Study text ▸
In short, I'm a big fan. With the possible exception of Richard von Sturmer, I can't think of another New Zealand writer who could more proudly carry off such labels as "Zen" or "spiritual" poet. Her own personal website has shifted addresses, and now resides here.

This book, These Hands Are Not Ours, is a sequel to her earlier volumes The Smell of Oranges (2003) and Becoming a Person Who Isn't (2007), from the same publisher, Michael O'Leary's "Earl of Seacliff Art Workshop."

And might I just put in a plug here for O'Leary's impressive track record in searching out and publishing the works of just such visionaries as Jill Chan? I do honestly feel that his press (run with Brian E. Turner) will be seen as an increasingly important contributor to New Zealand poetry and writing in general in the years to come.

If you check out their website, I think you'll be astonished at the calibre of much of the work they've put out - and with minimal encouragement from the Arts establishment, too. Hats off to them, I'd say. We need many more such voices in the wilderness.





Jen Crawford: Napoleon Swings
(Auckland: Soapbox Press, 2009)


I've already had my say about Jen Crawford's poetry in the speech I gave at the launch of her full-length Titus Books collection Bad Appendix last year, and also in the editorial to Poetry NZ 38, which featured the bulk of her searing "Pop Riveter" sequence. Her blog, Blue Acres, can be found here.

Material provided ▸
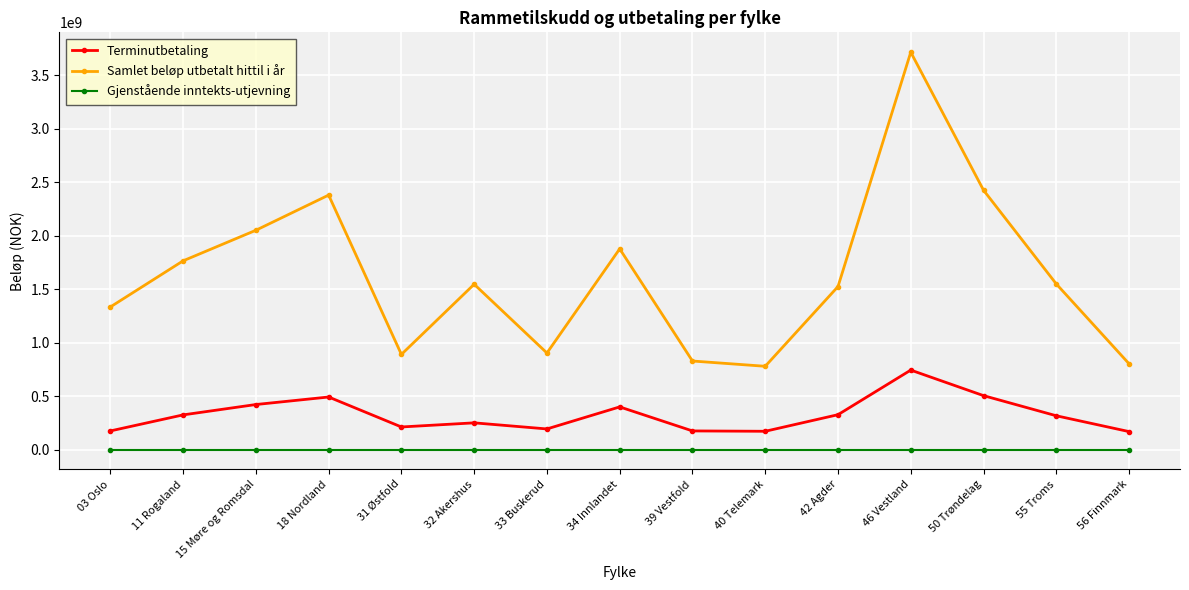

Rank the series by their average value, from lowest to highest.

Gjenstående inntekts-utjevning, Terminutbetaling, Samlet beløp utbetalt hittil i år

Tasks to perform ▸
1. Answer these from the New Zealand poetry review:
(a) Which two earlier volumes is These Hands Are Not Ours a sequel to?
(b) Who runs the Earl of Seacliff Art Workshop press with Michael O'Leary?
(c) What is the name of Jen Crawford's blog?
2. Carry the New Zealand poetry review forward from its last sentence.
The listing comes from a separate source.

Responses per task ▸
1.
(a) The Smell of Oranges (2003) and Becoming a Person Who Isn't (2007)
(b) Brian E. Turner
(c) Blue Acres

2.
What can I say about Napoleon Swings, the latest poetry chapbook in an increasingly distinguished sequence from Michael Steven's Soapbox Press? Sarah Broom perhaps put it best in her launch speech at Galbraith's a couple of Sundays back. Reading these poems is like trying to make your way through a thick jungle of foliage, with no possibility of getting up high enough to see your way through the gloom.

She concluded that probably the best approach was to stand still for awhile and allow the lianas and creepers to twine themselves around your feet and start to root you to the forest floor.

Beyond that, Sarah pointed to certain verbal analogies and echoes of T. S. Eliot's Waste Land, but also to the vital fact that the dedicatee of the sequence, Debbie Gerbich is the woman who committed suicide after her confidential confession to having had group sex with convicted rapist Brad Shipton was made public by the Sunday Star Times in 2007.

Just as "Pop Riveter" explored the alienated wasteland of a factory workplace, then, "Napoleon Swings" looks at the battle-ground of contemporary sexuality with a dispassionate and truthful eye. It's a poem to be studied and thought about long and hard, combining as it does Jen's characteristic lyric conciseness and precision with an ever more intense engagement with the debased language of our bankrupt mediascape.

I think you need to get this book, and you need to read it. Get back to me on what you think. If it's a sexy book, it's sexy in a really profoundly disturbing way.


6 comments:

Richard said...

Re Jen Crawford's latest book - it helped me (as well as letting the vines grow, that is for me letting go and letting the poetry happen) to read closely her previous book "Bad Appendix" esp. say the poems such as 'Hippocampus' 'the long boats', where the reference to Randell Jarrell is important I think, and the poems in that book got me to feel more "in synch" or whatever with those in "Napoleon Swings" - there is, in both books, a great concentration of language, a near surreal intensity of ideas, words, and lyricism. It is great poetry.

Dr Jack Ross said...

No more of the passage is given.